Could it be (and bear with me here) that Johnson is actually a popular politician? Is it just possible that the man who won the mayoralty in a heavily Labour-voting city – twice – and who then went on to lead his party to their biggest electoral victory since 1987 possesses qualities that the Conservative Party should actually value?

Have those Tory MPs who are briefing journalists about how unhappy they are with Johnson got such short memories that they’ve forgotten that the last time their party won an overall majority, in 2015, it was in single figures? And that the last majority before then had been secured 23 years earlier?

None of this is to say that Johnson is the most qualified or competent candidate to be prime minister. He may well be but that is not the point. The point is that a party that prides itself on prioritising electoral success over political principle is now risking its own prospects by even hinting that Johnson’s services might be dispensed with before the next election. 

If the best – the very best – Labour can manage is a transitory six point lead in the polls, achieved during the worst – the very worst – period experienced by the Government since the Tantrum Parliament in 2019, then is it just possible that it is Johnson himself, his personality, his character, that is preventing his party sliding further?

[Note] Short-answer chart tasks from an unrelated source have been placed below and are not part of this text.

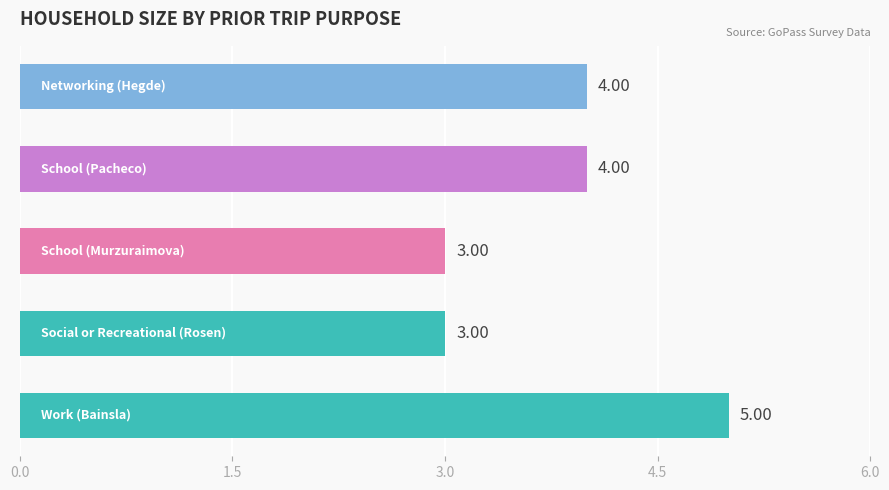

What is the average value?

4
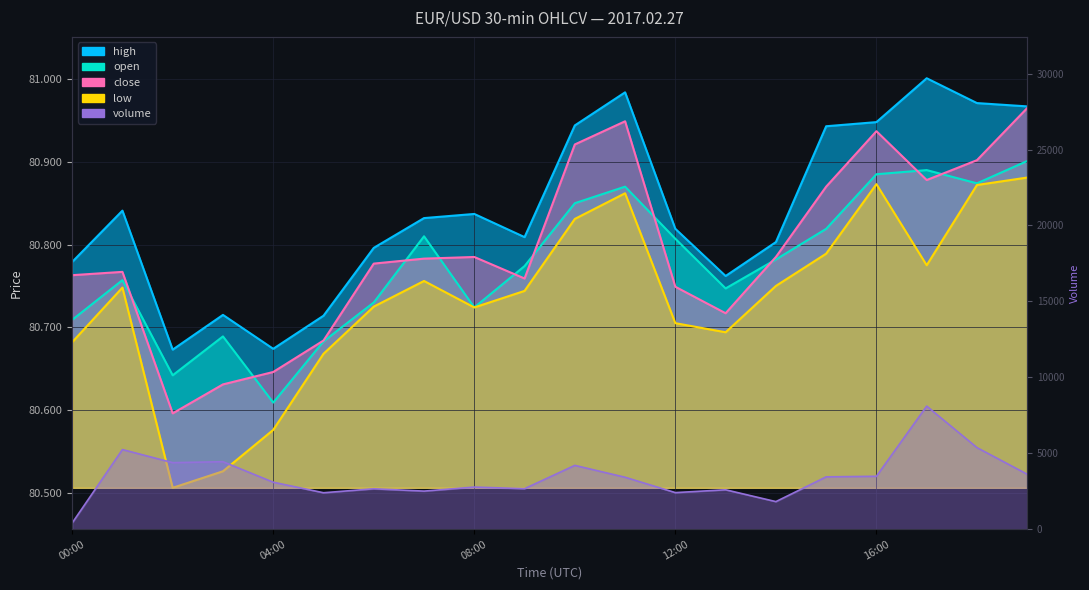

True or false: volume and low intersect in this chart.

False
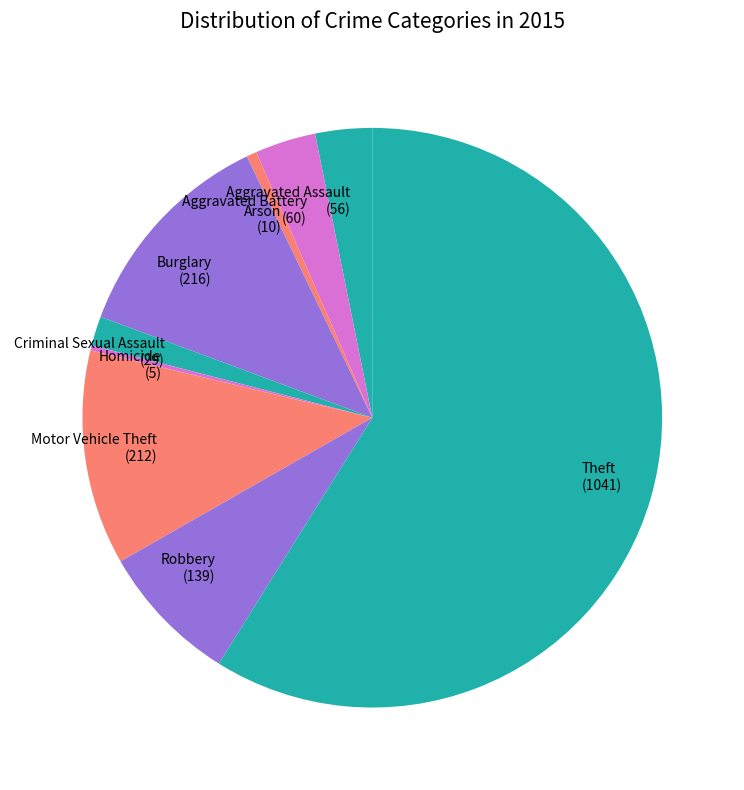

Is Theft (1041) the majority of the pie?

Yes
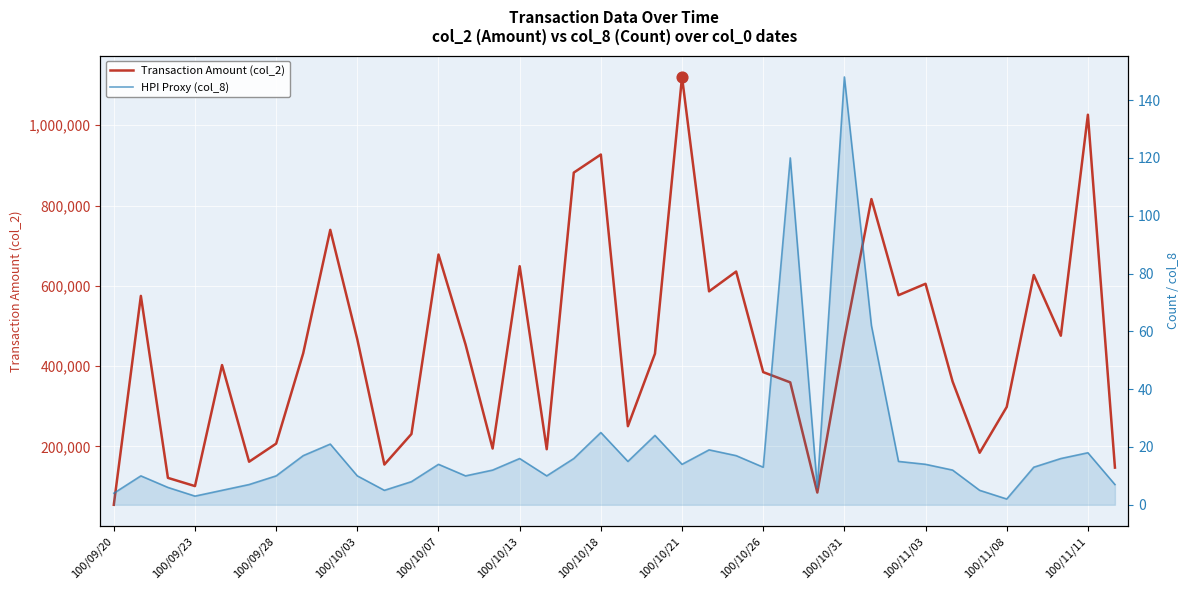

Which series contains the lowest Y value?

HPI Proxy (col_8)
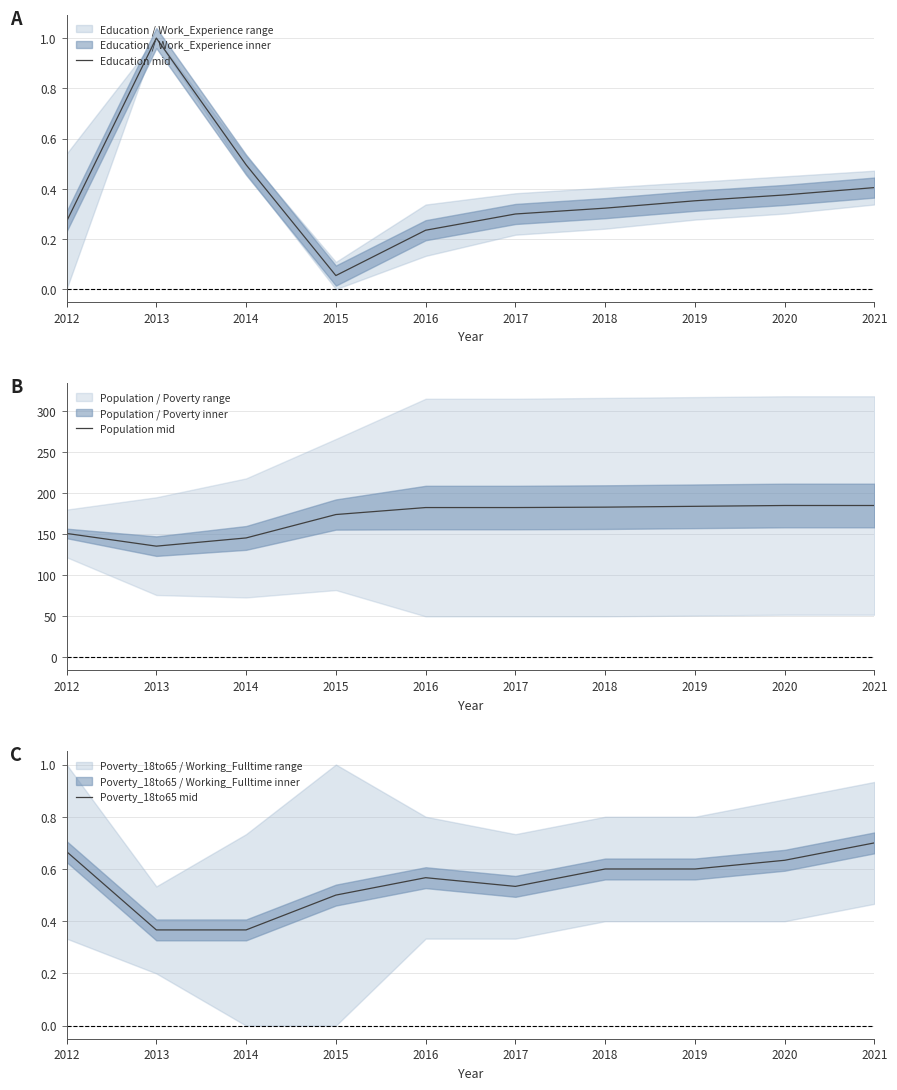

What are all the series names shown in the legend?

Education mid, Population mid, Poverty_18to65 mid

In the 2000 presidential elections, a TV news vox pop conducted at a bar in the American Midwest concluded that while Al Gore, the Democrat, was seen as by far the most intelligent and qualified candidate, most voters would prefer to have a beer with his rival, George W Bush. And we all know what happened then.

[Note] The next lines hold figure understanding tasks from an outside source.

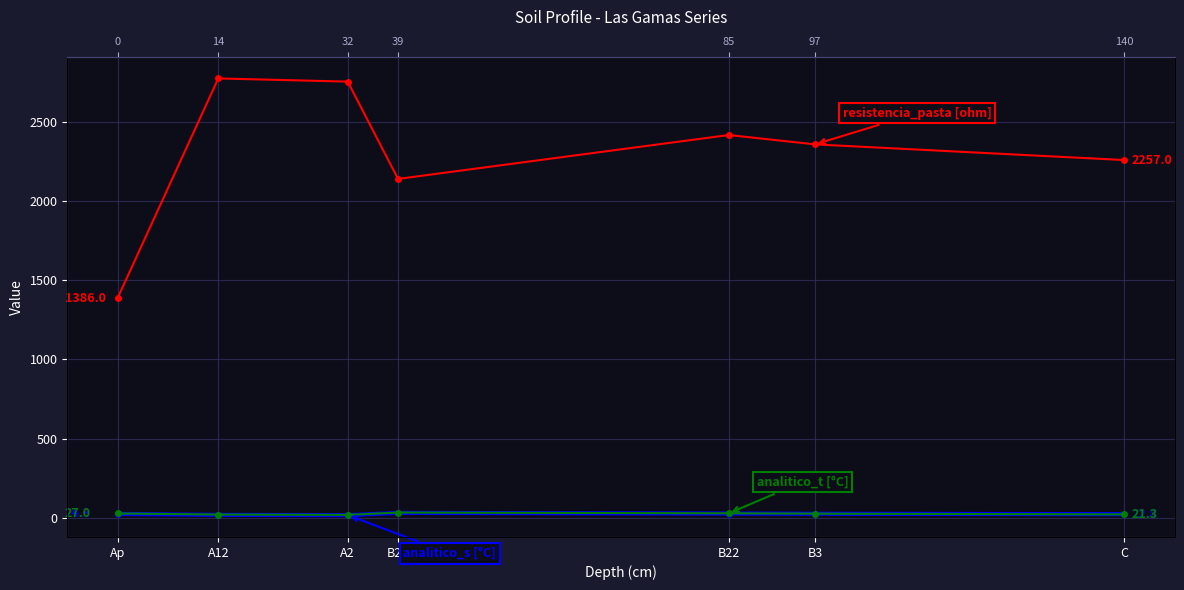

What is the total value across all series at B3?

2406.9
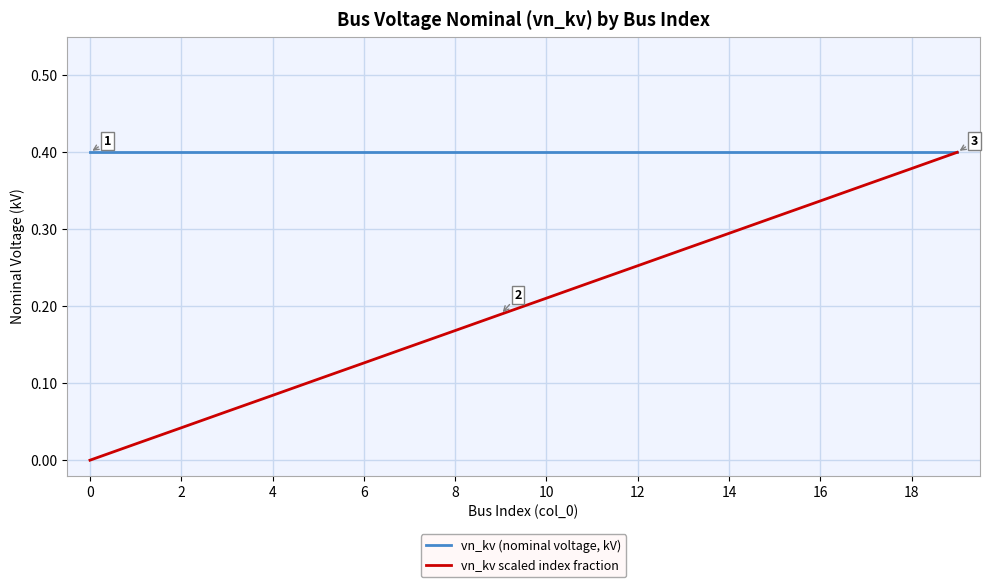

Rank the series by their average value, from lowest to highest.

vn_kv scaled index fraction, vn_kv (nominal voltage, kV)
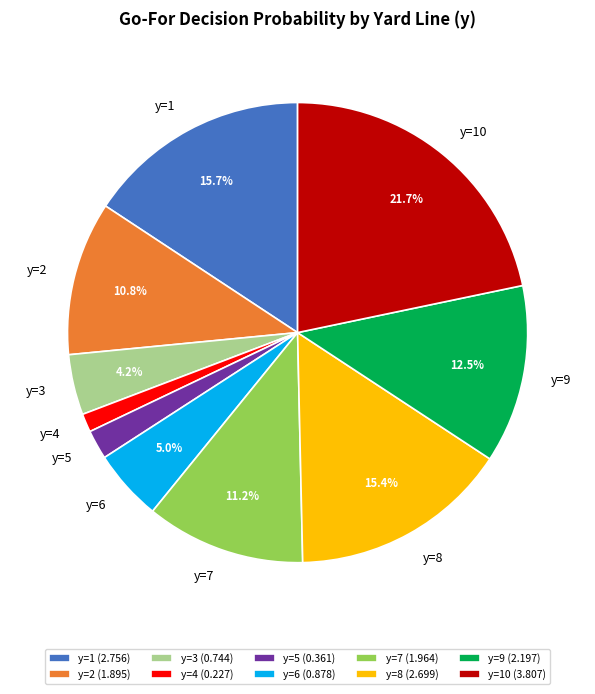

To the nearest percent, what is the average slice percentage?

10%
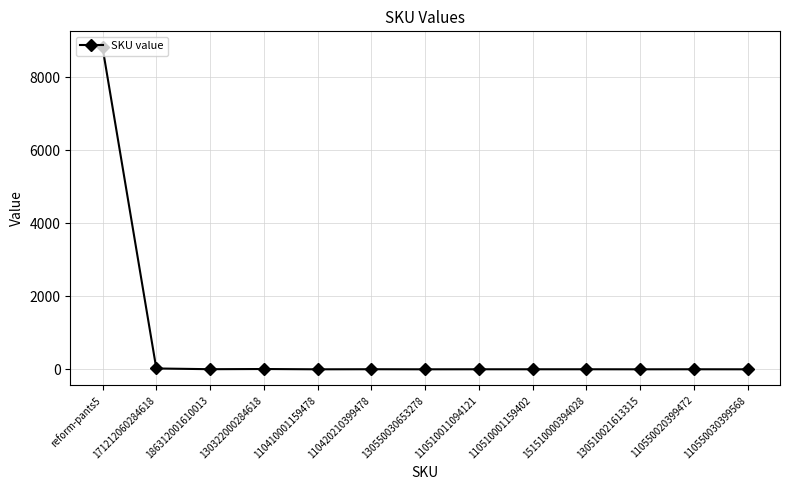

What is the label of the 13th point from the right?

reform-pants5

In an age when politics and politicians are regarded with (often unjustified) contempt, the leader who is liked for his own sake is a valuable asset. Floating voters may roll their eyes at Johnson’s antics, but they probably imagine that if they met him, they would be able to share a joke with him. That is more important than nervous Tory MPs or perpetually angry Labour ones understand.

True, Johnson may well one day crack a joke too far, appear to be just a little too disorganised, a little too disrespectful of an important audience. But by any current measure, that day has not yet come. There’s a very good reason Labour want rid of Boris Johnson before the next election. The Conservative Party would be foolish to grant its wish.